DES MOINES, IOWA >> The urgent fight for the Democratic presidenti­al nomination was raging across Iowa on Sunday as the party’s leading candidates and their allies fanned out across the state to deliver closing arguments centered on the defining question of the 2020 primary: Who is best positioned to defeat President Donald Trump?

Liberal firebrands Elizabeth Warren and Bernie Sanders debated electabili­ty from dueling rallies 200 miles apart as they scrambled to reach as many voters as possible before being forced to return to Washington for Trump’s impeachmen­t trial. With Iowa’s first-in-the-nation caucuses just eight days away, it was unclear when the two senators would return.

“We gotta win. That’s a huge part of this,” Warren told several hundred people in Davenport, on the eastern edge of the state. “And also, can we just address it right there? Women win. The world changed when Donald Trump got elected.”

She added: “I know how to fight and I know how to win.”

Sanders and a collection of high-profile surrogates made an equally aggressive case in the rural community of Perry in central Iowa, having spent much of the weekend highlighti­ng the candidate’s ability to energize a “multi-generation­al, multi-racial, working-class” coalition.

“The reason we are going to win here in Iowa is we have the strongest grassroots movement of any campaign,” Sanders said.

Sanders, perhaps more than Warren, has emerged as a central figure in the electabili­ty debate as new polls showed him gaining strength with the Feb. 3 caucuses nearing. Sanders’ strength sparked a growing sense of concern from his more moderate Democratic rivals, who fear that the 78-year-old Sanders is too radical to beat Trump in a one-on-one matchup this fall.

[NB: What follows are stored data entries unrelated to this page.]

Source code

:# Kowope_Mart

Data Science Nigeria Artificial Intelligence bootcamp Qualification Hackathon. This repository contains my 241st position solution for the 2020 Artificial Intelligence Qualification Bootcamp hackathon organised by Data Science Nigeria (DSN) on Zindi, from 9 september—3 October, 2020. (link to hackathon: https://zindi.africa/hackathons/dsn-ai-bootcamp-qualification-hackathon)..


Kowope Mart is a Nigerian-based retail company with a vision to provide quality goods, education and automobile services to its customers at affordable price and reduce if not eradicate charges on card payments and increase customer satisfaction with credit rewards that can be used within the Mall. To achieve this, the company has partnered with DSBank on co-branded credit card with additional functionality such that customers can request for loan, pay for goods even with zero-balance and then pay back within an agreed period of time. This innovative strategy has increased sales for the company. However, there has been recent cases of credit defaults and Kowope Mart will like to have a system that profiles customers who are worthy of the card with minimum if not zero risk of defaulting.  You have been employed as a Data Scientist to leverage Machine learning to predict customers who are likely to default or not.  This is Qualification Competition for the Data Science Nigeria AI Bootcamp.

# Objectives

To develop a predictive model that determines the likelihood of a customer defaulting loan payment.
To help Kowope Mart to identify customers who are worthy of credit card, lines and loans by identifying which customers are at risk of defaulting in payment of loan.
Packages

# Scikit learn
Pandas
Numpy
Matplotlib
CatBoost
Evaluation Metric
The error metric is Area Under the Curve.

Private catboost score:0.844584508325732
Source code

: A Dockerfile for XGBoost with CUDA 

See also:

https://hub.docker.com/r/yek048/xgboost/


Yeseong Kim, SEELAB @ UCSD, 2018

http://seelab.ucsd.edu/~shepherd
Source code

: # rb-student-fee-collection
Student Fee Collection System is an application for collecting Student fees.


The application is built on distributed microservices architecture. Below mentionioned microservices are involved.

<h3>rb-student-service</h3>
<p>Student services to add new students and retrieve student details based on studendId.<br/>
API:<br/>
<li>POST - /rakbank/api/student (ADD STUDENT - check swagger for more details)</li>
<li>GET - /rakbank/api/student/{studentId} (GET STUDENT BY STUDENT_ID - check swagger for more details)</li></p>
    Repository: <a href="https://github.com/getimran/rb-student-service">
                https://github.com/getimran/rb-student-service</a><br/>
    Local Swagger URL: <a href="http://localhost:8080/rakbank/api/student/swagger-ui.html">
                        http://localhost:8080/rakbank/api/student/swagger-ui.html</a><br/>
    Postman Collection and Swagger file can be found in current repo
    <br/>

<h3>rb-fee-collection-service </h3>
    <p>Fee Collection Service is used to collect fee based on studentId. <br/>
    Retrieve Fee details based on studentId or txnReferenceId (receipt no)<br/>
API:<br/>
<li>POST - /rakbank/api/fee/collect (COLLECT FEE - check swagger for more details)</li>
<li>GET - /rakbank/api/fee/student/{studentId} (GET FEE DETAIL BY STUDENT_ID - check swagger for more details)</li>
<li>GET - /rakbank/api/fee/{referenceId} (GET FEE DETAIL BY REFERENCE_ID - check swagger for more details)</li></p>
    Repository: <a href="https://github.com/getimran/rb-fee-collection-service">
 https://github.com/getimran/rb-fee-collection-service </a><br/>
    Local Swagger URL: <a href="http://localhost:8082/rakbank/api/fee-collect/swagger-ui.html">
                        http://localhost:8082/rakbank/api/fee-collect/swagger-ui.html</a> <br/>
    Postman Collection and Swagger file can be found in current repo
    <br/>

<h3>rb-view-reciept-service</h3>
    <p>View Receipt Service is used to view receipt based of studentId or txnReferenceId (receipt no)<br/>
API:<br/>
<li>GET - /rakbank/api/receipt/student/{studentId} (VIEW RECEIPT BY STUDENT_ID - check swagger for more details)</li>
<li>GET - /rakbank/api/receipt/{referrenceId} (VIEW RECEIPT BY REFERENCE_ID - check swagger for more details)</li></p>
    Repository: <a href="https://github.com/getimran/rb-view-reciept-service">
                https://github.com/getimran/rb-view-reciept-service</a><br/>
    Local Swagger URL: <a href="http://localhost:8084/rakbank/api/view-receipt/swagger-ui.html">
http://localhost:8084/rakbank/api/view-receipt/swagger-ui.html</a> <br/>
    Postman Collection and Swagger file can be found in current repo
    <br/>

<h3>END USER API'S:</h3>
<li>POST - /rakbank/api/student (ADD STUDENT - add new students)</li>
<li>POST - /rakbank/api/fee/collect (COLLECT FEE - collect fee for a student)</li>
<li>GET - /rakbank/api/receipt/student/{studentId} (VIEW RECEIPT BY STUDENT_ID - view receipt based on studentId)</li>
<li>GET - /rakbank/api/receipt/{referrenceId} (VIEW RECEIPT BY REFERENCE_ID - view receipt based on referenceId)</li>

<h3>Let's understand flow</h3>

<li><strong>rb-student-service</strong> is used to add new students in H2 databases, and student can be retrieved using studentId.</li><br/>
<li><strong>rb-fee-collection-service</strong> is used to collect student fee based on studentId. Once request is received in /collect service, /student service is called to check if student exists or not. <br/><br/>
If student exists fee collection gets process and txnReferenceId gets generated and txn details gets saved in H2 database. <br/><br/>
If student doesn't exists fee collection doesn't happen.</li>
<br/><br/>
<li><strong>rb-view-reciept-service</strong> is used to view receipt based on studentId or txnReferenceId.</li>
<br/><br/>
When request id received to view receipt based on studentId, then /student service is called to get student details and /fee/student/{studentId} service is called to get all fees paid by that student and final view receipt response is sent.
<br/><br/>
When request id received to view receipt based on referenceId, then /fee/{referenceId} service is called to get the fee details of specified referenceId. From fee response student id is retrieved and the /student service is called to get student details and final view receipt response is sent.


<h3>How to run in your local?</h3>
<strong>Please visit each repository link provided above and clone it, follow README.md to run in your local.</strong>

Stoking those fears, Trump’s campaign on Sunday teased a general election attack against Sanders. The Vermont senator had spent much of the day before campaignin­g alongside New York Rep. Alexandria Ocasio-Cortez, and the president’s team sent out an email with the title, “Socialist invasion.”

“Why is radical socialist Alexandria Ocasio-Cortez spending so much time campaignin­g for Bernie? Because he’s the godfather of her extreme agenda and socialist vision for America,” the email said.

Before Sanders took the stage Sunday, leading surrogate and filmmaker Michael Moore defended democratic socialism and warned that more attacks were coming.

“You’re going to hear a lot now. The knives are sharpened,” Moore said.

One of the establishm­ent favorites, Joe Biden, was appearing alongside U.S. Rep. Cindy Axne, D-Iowa, the latest in a growing list of local elected officials backing the former vice president.

Asked whether some party leaders are growing nervous about Sanders’ rise, Axne said: “Oh, my goodness I should really hope so.”

The youngest candidate in the race, 38-year-old Pete Buttigieg, was also playing up warnings about Sanders in his closing arguments. With several polls showing Sanders in a strong position, Buttigieg’s campaign sent an email to supporters Saturday with the subject line: “Bernie Sanders could be the nominee.”

“We need a nominee who can galvanize our country,” the email said. “The Trump presidency will end one way or another, and when it does we need a president who can rally this country around a vision for the next generation. We know that candidate is Pete.”

Speaking to reporters at a subsequent event, the former mayor of South Bend, Indiana, stopped short of directly criticizin­g Sanders, but noted that “we are getting into the heart of the competitio­n.”